Required work
State the number of lines in these records that include the string "matrix", and say nothing more.

Stored data entries
────────────────

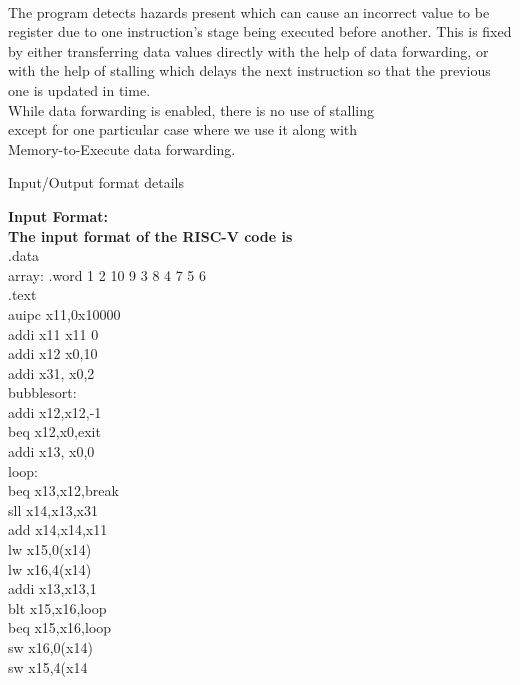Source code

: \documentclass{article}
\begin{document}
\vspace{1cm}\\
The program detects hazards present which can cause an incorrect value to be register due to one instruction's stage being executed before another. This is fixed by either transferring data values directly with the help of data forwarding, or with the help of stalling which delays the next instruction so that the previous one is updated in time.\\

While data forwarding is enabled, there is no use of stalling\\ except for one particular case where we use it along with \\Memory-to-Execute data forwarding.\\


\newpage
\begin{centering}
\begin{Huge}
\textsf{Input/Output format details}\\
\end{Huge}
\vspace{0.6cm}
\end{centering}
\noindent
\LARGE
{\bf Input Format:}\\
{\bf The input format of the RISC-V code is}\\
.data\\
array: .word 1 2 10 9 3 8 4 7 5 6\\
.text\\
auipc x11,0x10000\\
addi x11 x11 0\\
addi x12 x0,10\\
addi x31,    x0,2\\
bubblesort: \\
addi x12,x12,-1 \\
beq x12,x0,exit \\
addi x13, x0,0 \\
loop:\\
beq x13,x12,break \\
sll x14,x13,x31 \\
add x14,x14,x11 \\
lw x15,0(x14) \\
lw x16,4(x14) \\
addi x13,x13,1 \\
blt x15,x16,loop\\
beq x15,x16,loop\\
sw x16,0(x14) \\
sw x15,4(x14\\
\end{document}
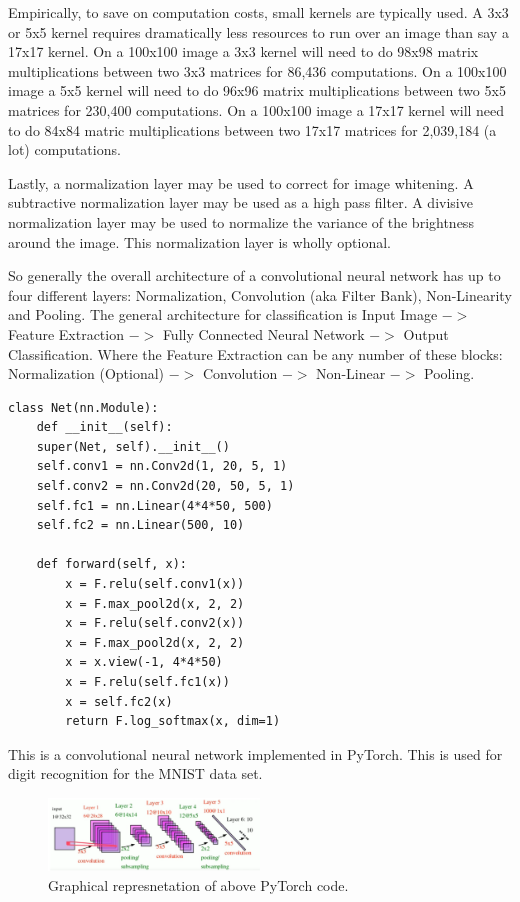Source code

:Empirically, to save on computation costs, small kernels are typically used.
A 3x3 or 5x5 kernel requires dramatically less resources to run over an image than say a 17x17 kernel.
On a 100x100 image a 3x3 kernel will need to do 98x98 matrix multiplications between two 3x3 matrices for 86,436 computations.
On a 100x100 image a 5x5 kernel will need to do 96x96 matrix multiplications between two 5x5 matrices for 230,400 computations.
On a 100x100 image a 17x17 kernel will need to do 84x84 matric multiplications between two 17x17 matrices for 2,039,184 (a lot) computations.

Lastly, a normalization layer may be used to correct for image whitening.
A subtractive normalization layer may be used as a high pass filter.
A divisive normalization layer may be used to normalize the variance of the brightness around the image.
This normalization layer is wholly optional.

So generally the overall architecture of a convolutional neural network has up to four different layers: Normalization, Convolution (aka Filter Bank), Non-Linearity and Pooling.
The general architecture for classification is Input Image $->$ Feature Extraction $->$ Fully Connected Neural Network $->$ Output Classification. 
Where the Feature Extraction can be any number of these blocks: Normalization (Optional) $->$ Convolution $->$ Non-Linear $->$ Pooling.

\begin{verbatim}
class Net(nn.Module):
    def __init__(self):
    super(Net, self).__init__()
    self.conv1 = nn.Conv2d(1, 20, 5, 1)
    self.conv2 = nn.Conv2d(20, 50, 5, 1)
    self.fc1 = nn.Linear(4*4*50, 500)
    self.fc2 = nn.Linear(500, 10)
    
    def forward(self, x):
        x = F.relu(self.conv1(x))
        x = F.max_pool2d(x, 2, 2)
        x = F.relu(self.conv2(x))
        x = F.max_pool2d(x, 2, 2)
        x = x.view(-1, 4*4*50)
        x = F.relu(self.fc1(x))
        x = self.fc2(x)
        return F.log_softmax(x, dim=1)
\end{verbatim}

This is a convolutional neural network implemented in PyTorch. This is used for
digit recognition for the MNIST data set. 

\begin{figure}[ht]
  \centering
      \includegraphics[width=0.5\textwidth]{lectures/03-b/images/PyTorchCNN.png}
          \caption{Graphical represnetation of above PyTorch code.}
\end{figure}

────────────────

Answer area
2